Dr Castro half smiled. She’s a rather unfortunate woman, physically: too skinny, a sharp nose, large but glassy eyes. News like that should come from a more attractive woman, or a man, a corpulent, taciturn physician who would leave no room for doubt. ‘What I mean is that you’re very fortunate,’ she added. I’m very lucky, according to my physician.

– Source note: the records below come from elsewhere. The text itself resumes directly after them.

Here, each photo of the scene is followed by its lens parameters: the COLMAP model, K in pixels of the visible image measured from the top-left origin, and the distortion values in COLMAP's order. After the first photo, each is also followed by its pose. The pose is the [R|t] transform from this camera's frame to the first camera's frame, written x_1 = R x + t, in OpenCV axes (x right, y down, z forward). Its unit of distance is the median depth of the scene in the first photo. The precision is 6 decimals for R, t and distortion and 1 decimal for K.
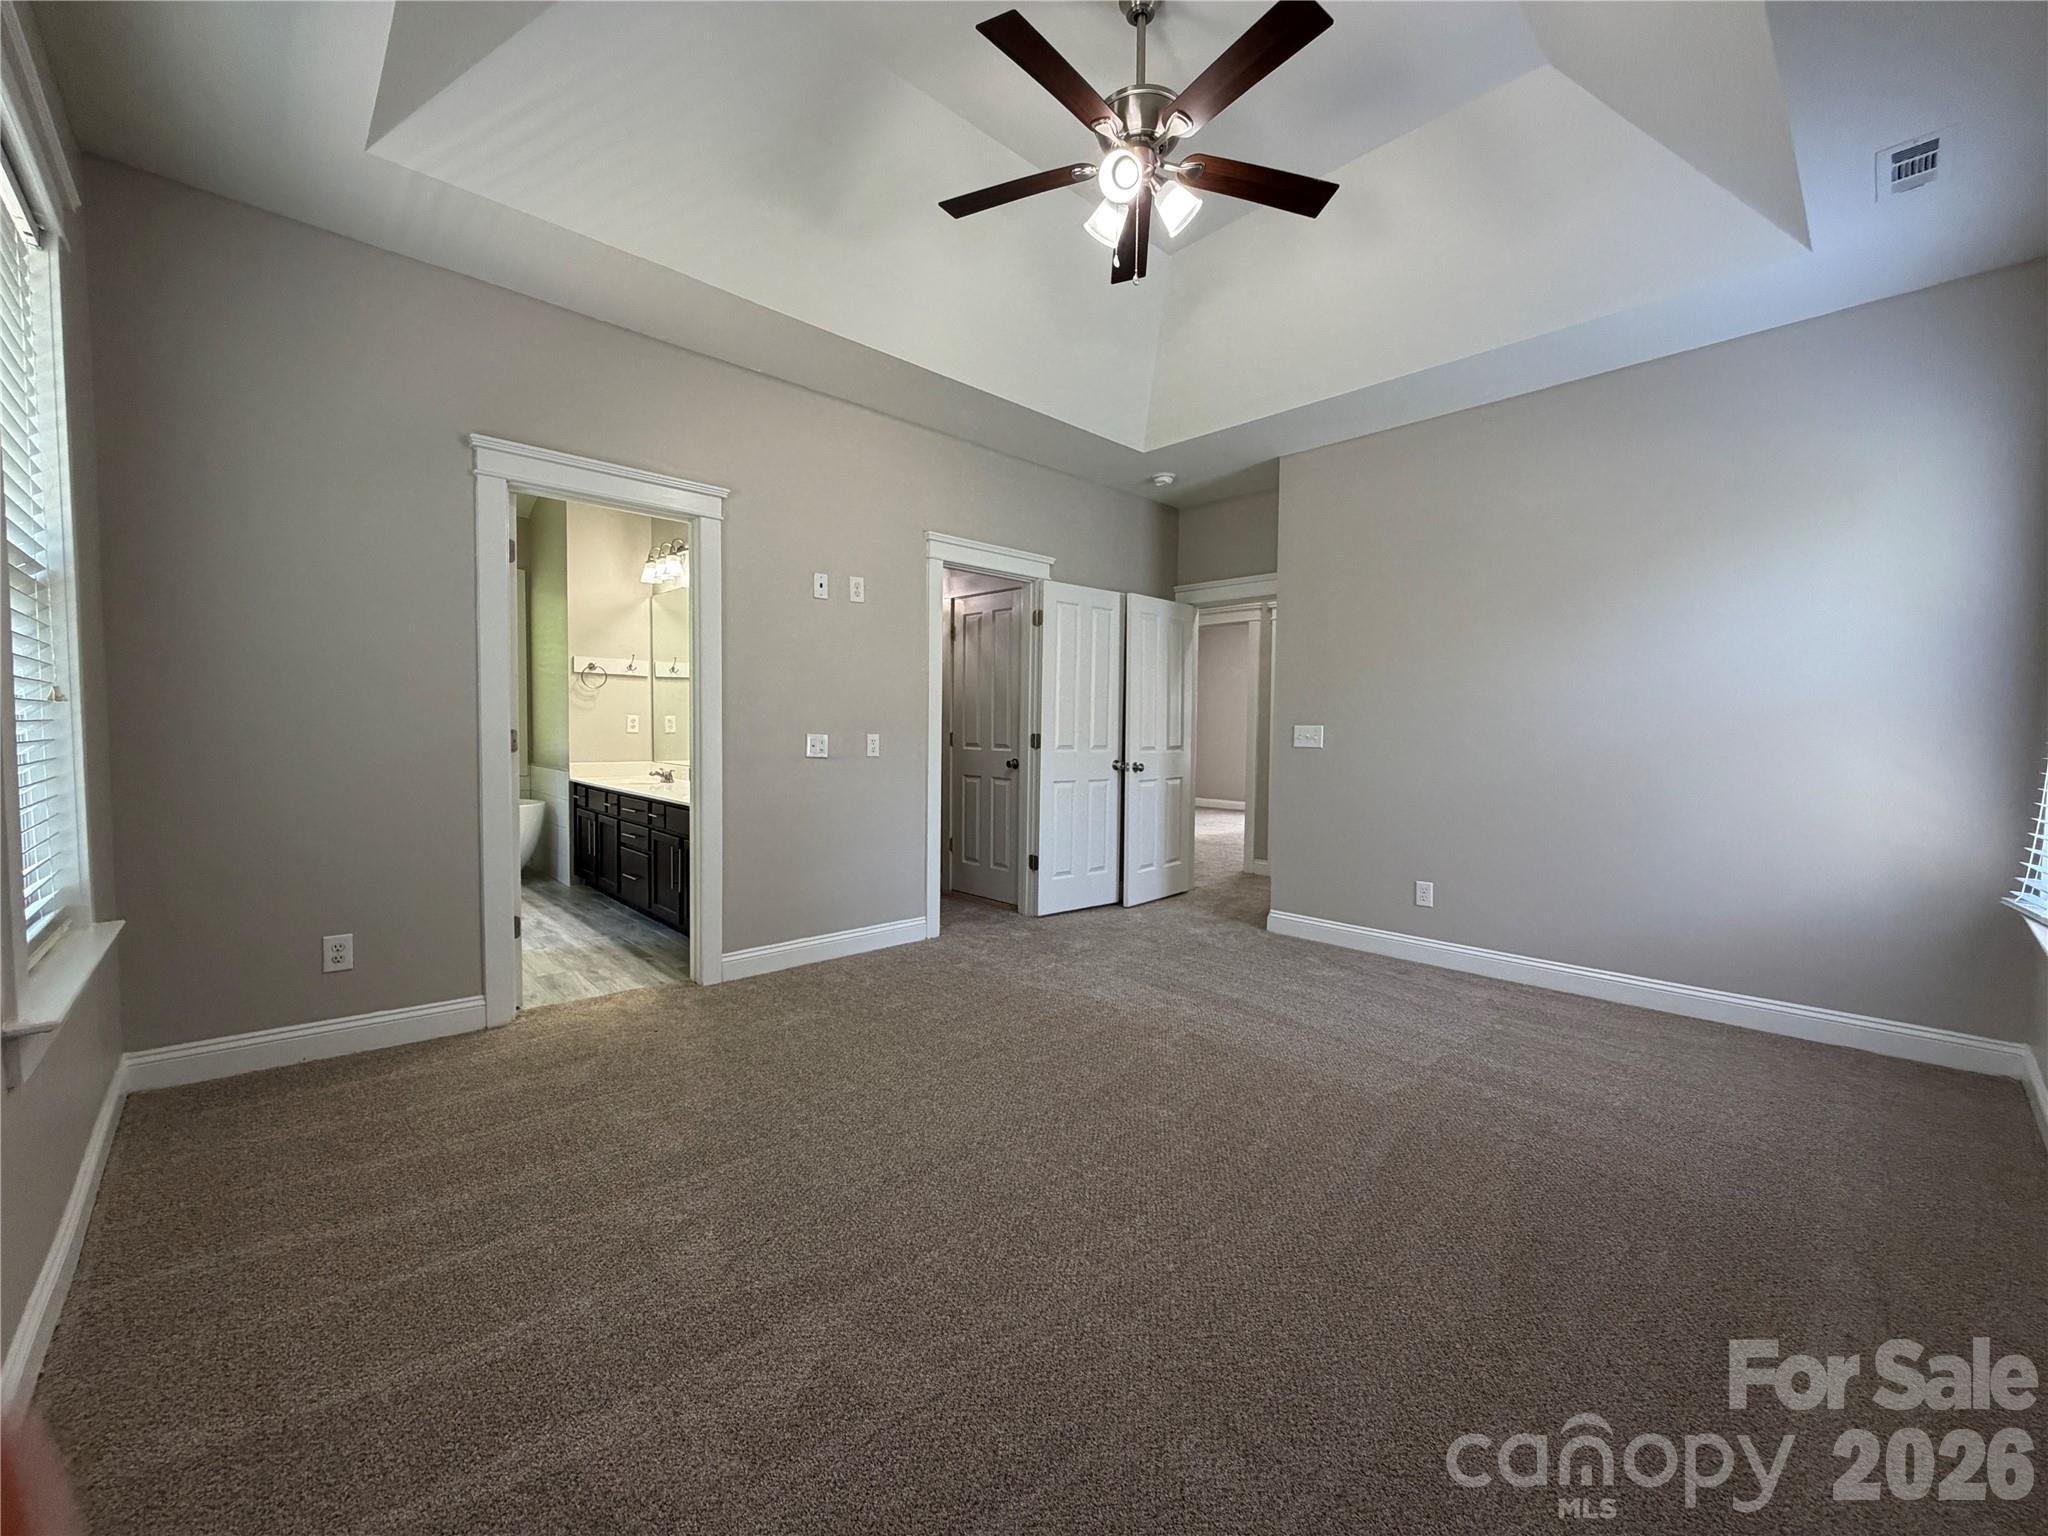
lens RADIAL K [[819.1, 0, 1013.9], [0, 819.1, 767.8], [0, 0, 1]] dist [0.002468, 0.000288]
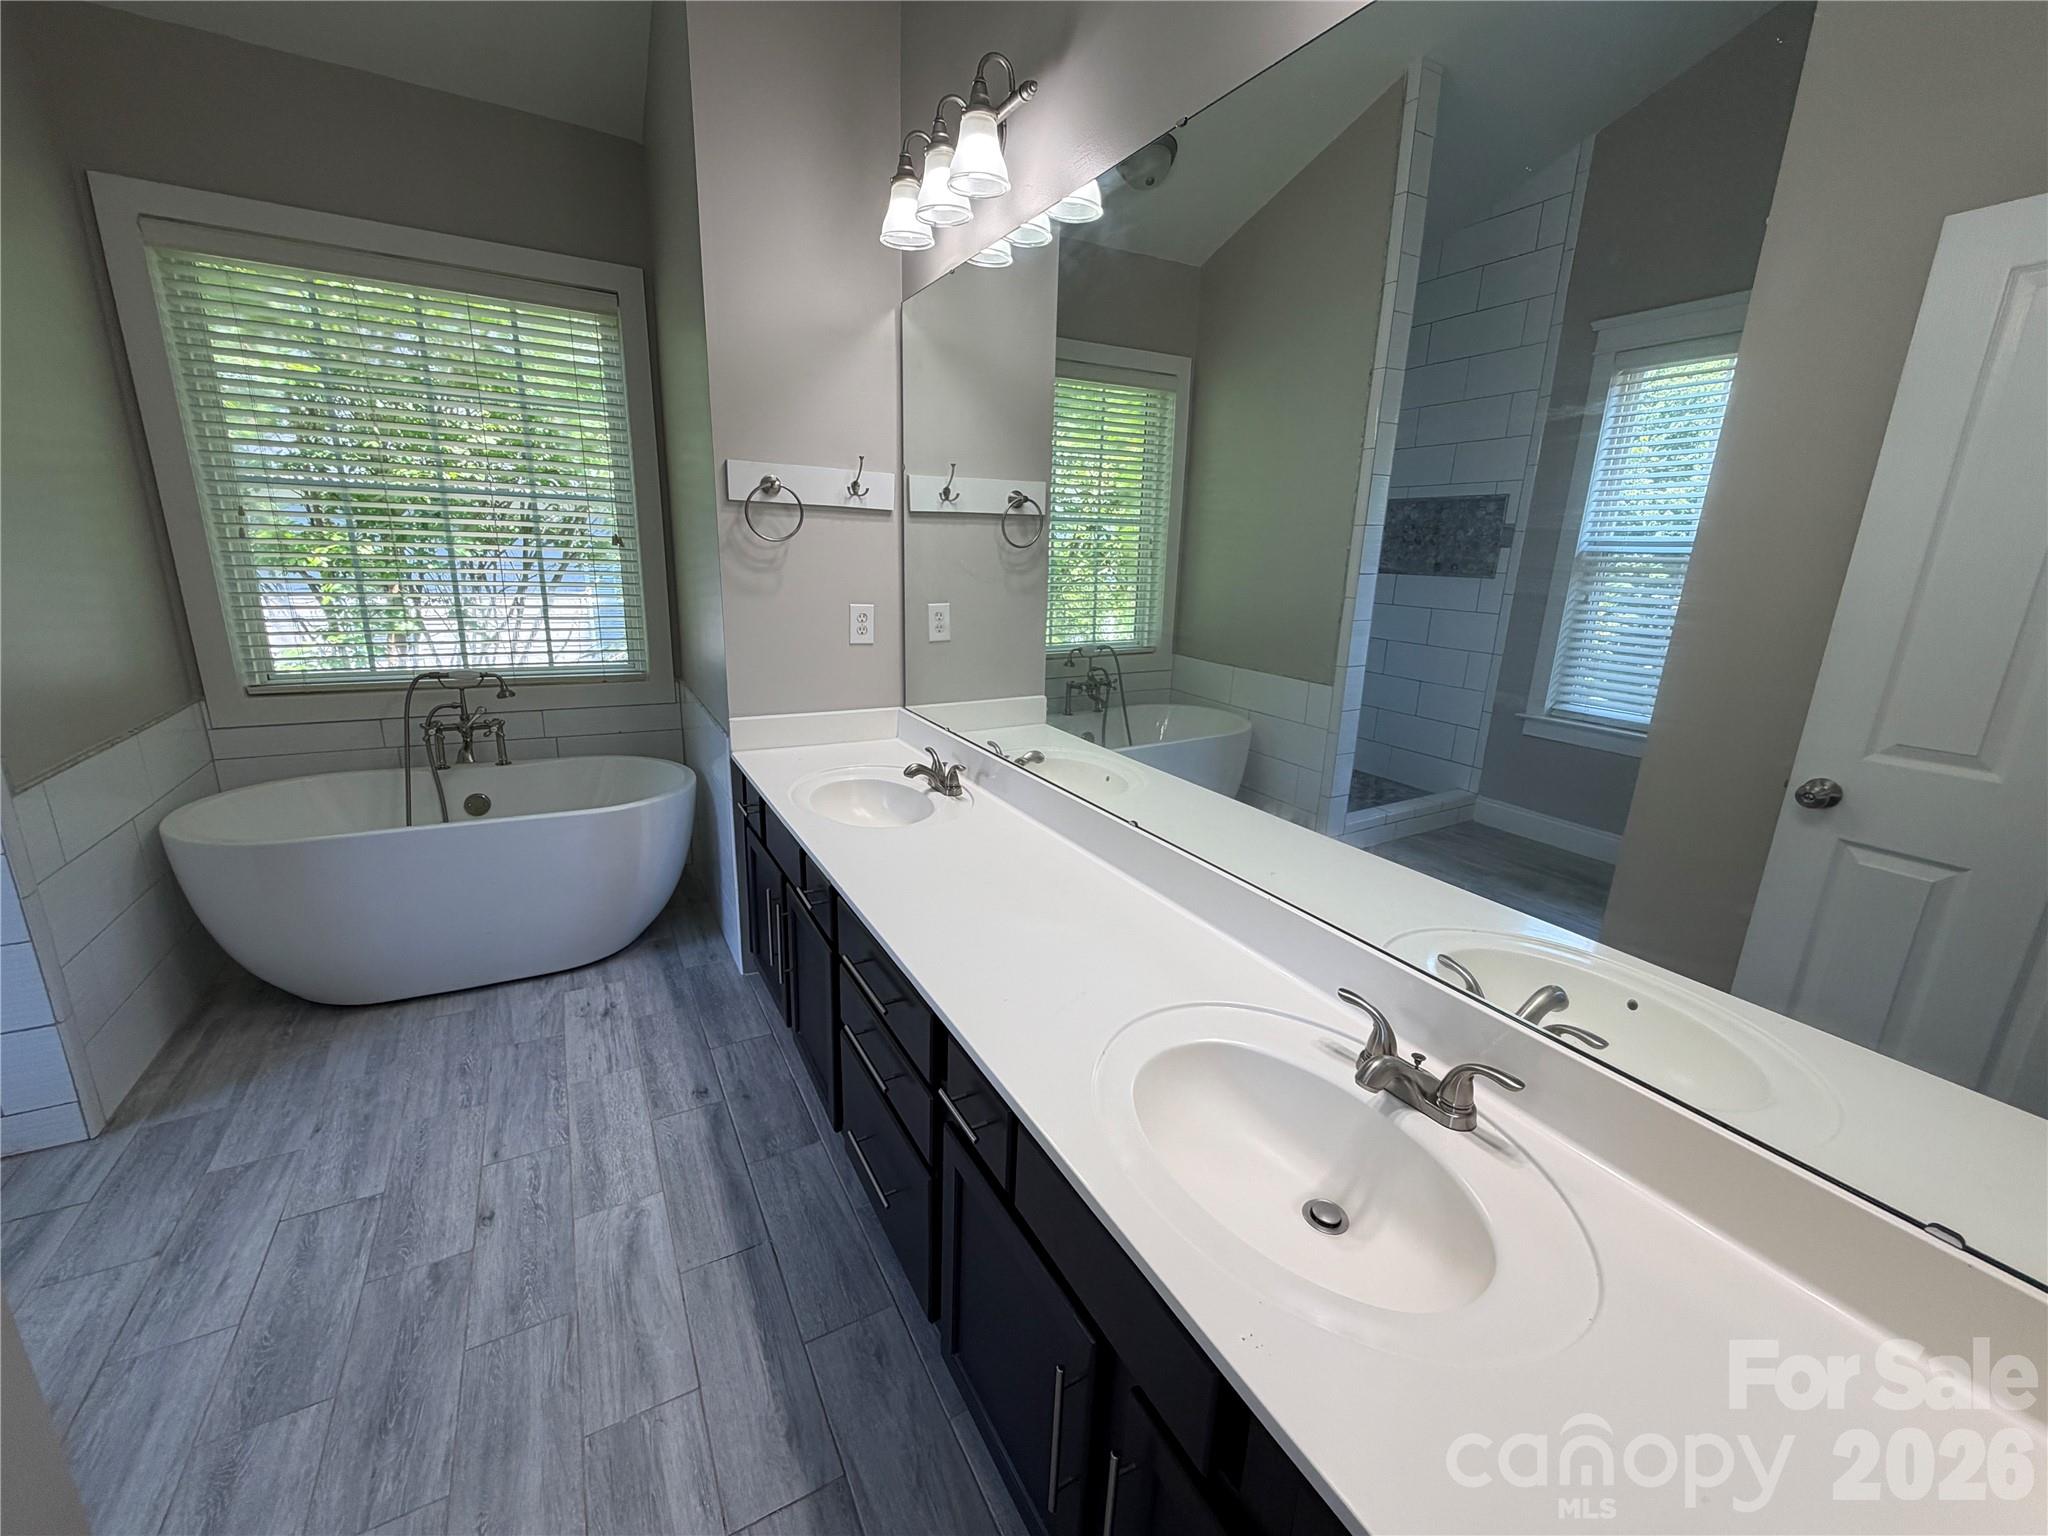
lens RADIAL K [[817.4, 0, 1022.0], [0, 817.4, 770.6], [0, 0, 1]] dist [0.001757, 0.000164]
pose [[0.971888, 0.080706, -0.221180, -0.284088], [-0.031505, 0.975546, 0.217527, -0.076395], [0.233327, -0.204444, 0.950664, 0.600151]]
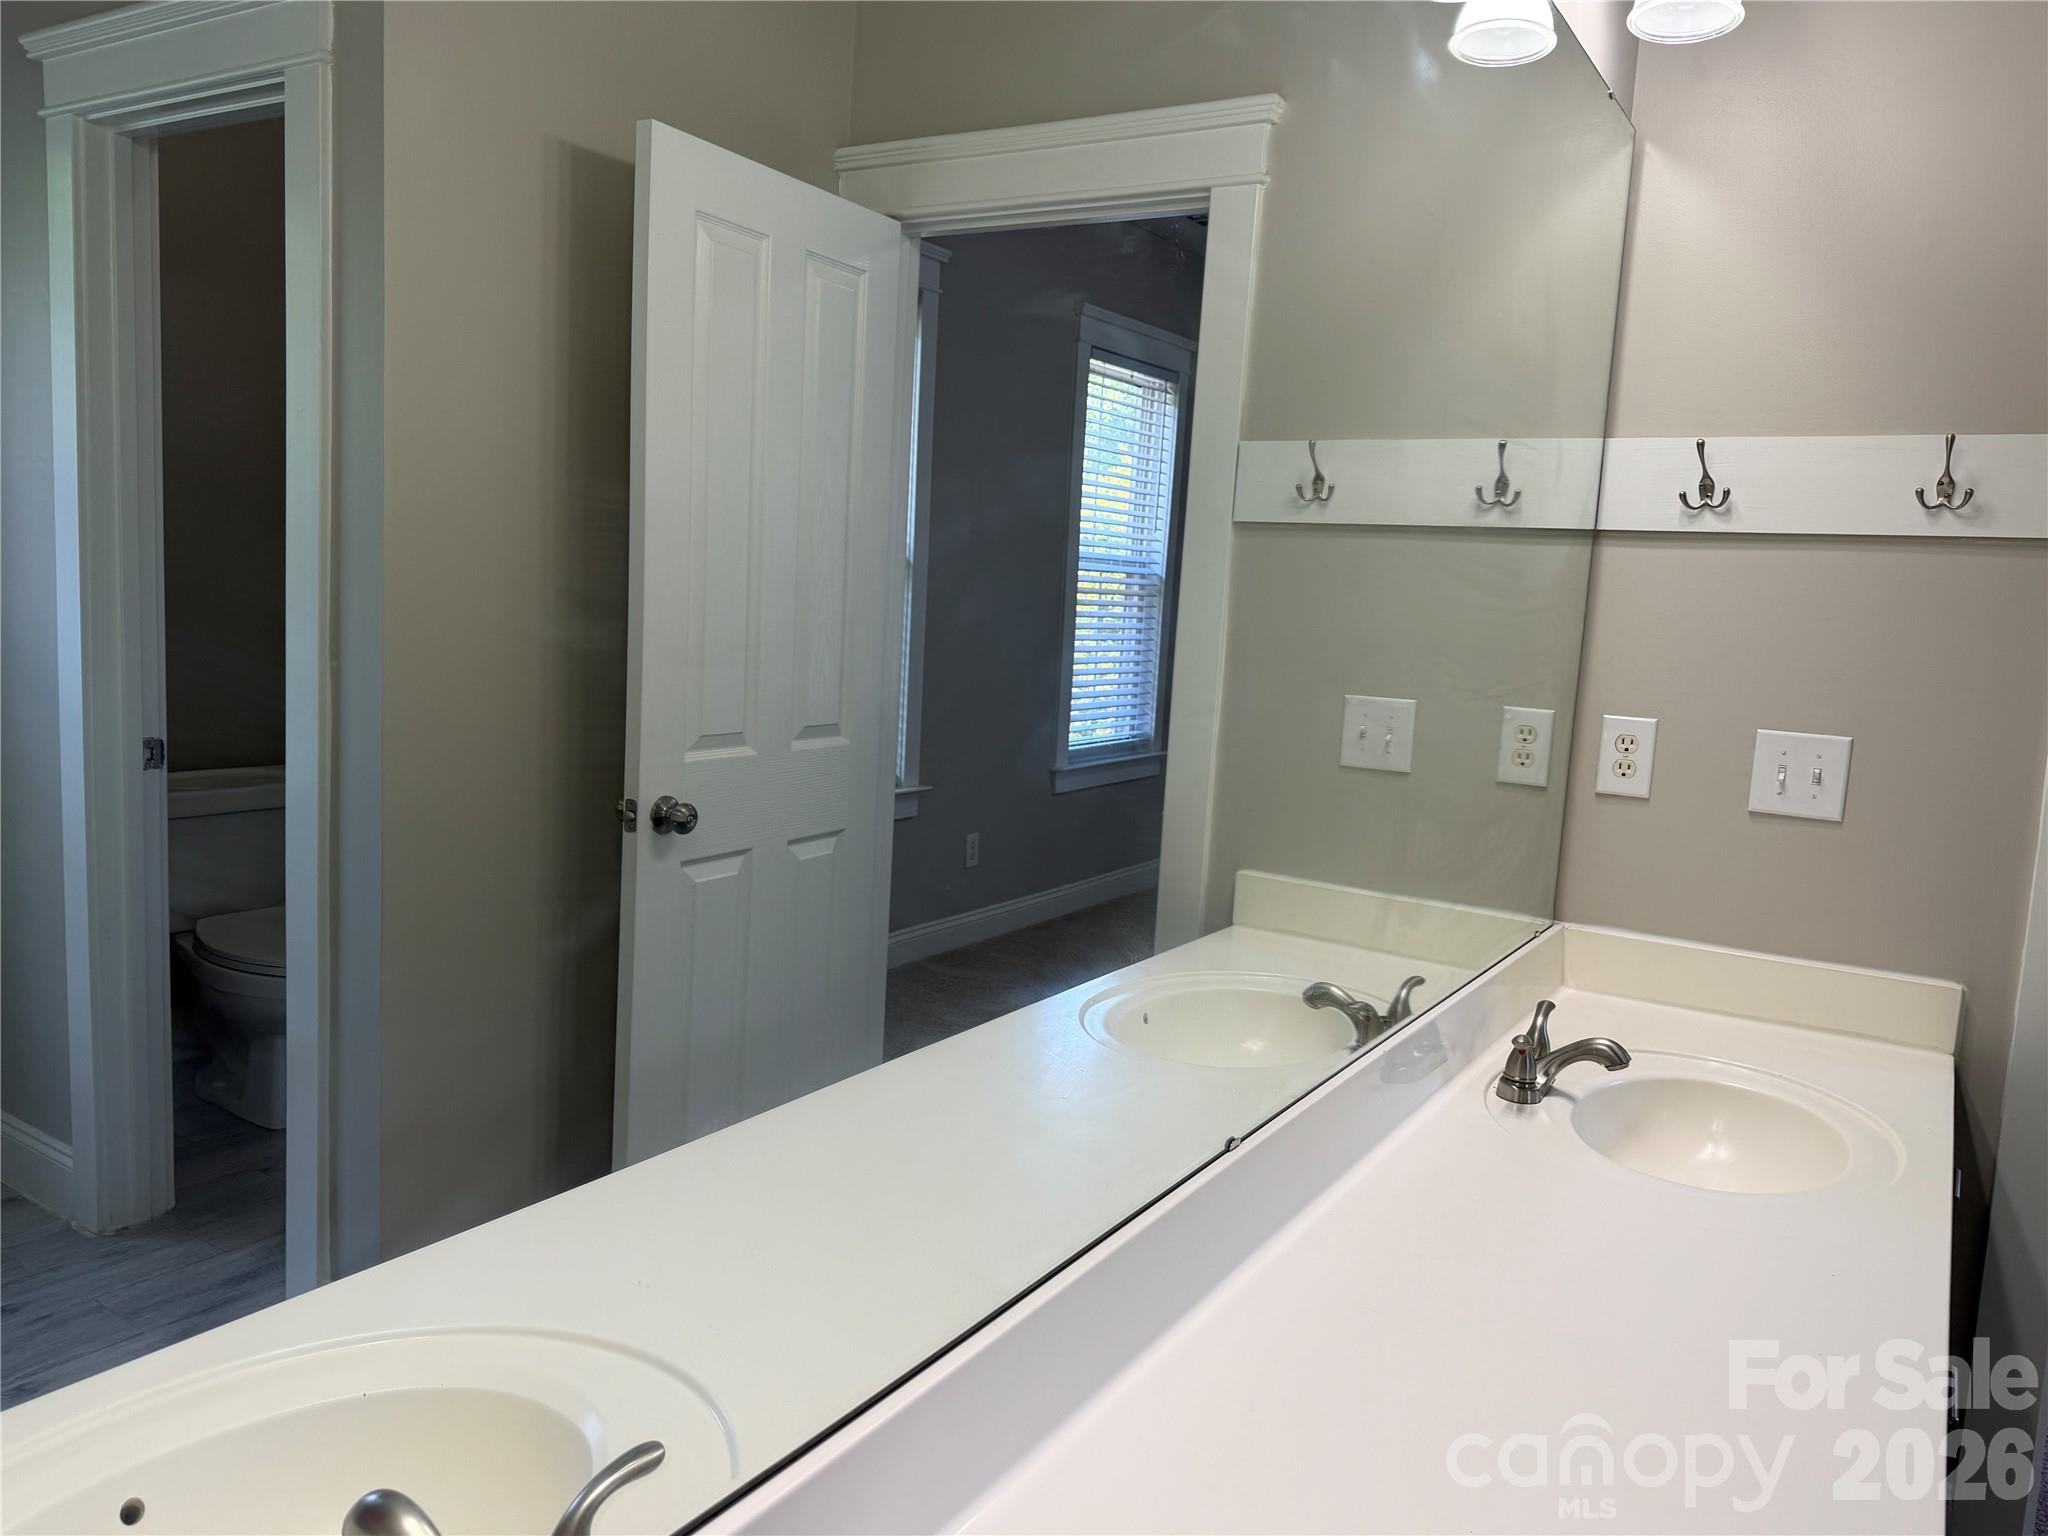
lens RADIAL K [[1502.8, 0, 998.1], [0, 1502.8, 771.7], [0, 0, 1]] dist [0.069688, -0.065903]
pose [[-0.252182, -0.135149, 0.958196, -0.512128], [0.000019, 0.990198, 0.139667, -0.086121], [-0.967680, 0.035240, -0.249707, 0.967288]]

After a few more instructions about my upcoming endoscopy and prescribed echocardiogram, we left her office. Marisa began to babble nervously, on the brink of a hysterical outburst, the kind she usually has when things don’t go as she’s planned. For a moment, I felt guilty; this vague, confusing terrain where Dr Castro had dumped me was a great inconvenience to our life together, a life which had cost us so much effort to build. I supposed that for Marisa it must have been a huge problem, not to know whether or not her husband had died, or worse, not to understand why I hadn’t died according to plan on 16 July 1999.